• Assigned task: Begin at the line below that has "In Lakhs) |" and stop after the line that has "Immunisation | | | | |". Please restate only those lines, word for word.

• Dataset extract:
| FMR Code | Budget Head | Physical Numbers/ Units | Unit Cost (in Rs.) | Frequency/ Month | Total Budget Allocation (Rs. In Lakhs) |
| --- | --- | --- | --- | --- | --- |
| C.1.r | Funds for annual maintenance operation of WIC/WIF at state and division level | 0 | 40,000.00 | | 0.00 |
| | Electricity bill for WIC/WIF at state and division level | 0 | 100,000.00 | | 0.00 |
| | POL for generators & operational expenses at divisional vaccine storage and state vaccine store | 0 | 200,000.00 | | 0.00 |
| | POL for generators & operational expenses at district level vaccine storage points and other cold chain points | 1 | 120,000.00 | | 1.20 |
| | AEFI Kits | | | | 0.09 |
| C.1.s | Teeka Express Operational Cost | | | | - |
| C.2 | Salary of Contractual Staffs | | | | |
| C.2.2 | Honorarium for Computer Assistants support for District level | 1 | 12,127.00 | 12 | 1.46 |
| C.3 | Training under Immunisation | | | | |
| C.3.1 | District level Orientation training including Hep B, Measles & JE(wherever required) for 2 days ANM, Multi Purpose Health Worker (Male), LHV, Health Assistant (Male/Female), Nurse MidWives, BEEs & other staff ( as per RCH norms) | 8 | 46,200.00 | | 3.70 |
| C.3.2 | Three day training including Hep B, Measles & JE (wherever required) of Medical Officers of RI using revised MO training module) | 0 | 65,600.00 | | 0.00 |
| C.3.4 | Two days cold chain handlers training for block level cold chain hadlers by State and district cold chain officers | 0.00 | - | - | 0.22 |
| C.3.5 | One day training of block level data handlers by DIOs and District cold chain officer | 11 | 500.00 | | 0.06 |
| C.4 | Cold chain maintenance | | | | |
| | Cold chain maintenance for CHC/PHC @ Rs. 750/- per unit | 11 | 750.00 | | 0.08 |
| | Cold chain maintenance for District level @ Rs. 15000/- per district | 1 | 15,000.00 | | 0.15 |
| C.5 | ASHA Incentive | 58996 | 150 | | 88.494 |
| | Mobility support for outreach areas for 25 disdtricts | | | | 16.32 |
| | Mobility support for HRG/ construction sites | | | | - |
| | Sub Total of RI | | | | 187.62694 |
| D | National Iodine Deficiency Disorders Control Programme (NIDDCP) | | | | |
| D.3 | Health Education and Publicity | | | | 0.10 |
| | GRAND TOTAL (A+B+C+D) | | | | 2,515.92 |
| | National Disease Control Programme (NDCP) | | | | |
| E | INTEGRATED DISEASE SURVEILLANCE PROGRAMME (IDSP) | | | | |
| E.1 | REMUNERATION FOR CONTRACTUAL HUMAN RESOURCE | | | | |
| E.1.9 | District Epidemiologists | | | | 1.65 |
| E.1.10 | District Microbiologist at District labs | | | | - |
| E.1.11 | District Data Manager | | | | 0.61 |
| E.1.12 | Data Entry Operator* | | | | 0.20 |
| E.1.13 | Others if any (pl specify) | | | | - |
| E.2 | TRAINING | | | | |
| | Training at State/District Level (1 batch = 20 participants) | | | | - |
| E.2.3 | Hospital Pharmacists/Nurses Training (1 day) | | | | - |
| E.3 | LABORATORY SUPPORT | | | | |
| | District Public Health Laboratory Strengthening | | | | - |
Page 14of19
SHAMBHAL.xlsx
* * *
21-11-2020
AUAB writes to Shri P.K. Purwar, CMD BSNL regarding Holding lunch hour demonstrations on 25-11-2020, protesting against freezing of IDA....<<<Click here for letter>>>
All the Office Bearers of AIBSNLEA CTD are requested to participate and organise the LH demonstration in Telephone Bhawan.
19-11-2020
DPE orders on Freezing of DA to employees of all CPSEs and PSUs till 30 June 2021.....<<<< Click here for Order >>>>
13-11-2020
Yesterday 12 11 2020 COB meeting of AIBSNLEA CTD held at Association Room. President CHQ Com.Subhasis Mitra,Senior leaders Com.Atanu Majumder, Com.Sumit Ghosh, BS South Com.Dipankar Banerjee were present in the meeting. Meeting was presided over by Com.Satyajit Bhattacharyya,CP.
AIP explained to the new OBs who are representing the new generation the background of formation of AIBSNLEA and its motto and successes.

• Written reply:
| FMR Code | Budget Head | Physical Numbers/ Units | Unit Cost (in Rs.) | Frequency/ Month | Total Budget Allocation (Rs. In Lakhs) |
| --- | --- | --- | --- | --- | --- |
| C.1.r | Funds for annual maintenance operation of WIC/WIF at state and division level | 0 | 40,000.00 | | 0.00 |
| | Electricity bill for WIC/WIF at state and division level | 0 | 100,000.00 | | 0.00 |
| | POL for generators & operational expenses at divisional vaccine storage and state vaccine store | 0 | 200,000.00 | | 0.00 |
| | POL for generators & operational expenses at district level vaccine storage points and other cold chain points | 1 | 120,000.00 | | 1.20 |
| | AEFI Kits | | | | 0.09 |
| C.1.s | Teeka Express Operational Cost | | | | - |
| C.2 | Salary of Contractual Staffs | | | | |
| C.2.2 | Honorarium for Computer Assistants support for District level | 1 | 12,127.00 | 12 | 1.46 |
| C.3 | Training under Immunisation | | | | |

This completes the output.